# Description of the task
Each line of the material must be returned exactly.

══ Excerpted data

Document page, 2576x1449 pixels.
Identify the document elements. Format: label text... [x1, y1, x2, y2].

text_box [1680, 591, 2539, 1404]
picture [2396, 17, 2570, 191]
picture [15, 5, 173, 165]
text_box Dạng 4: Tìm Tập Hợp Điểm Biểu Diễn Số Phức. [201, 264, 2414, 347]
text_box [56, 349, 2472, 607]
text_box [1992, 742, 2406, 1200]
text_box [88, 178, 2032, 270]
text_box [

════

# Exercise result
Document page, 2576x1449 pixels.
Identify the document elements. Format: label text... [x1, y1, x2, y2].

text_box [1680, 591, 2539, 1404]
picture [2396, 17, 2570, 191]
picture [15, 5, 173, 165]
text_box Dạng 4: Tìm Tập Hợp Điểm Biểu Diễn Số Phức. [201, 264, 2414, 347]
text_box [56, 349, 2472, 607]
text_box [1992, 742, 2406, 1200]
text_box [88, 178, 2032, 270]
text_box [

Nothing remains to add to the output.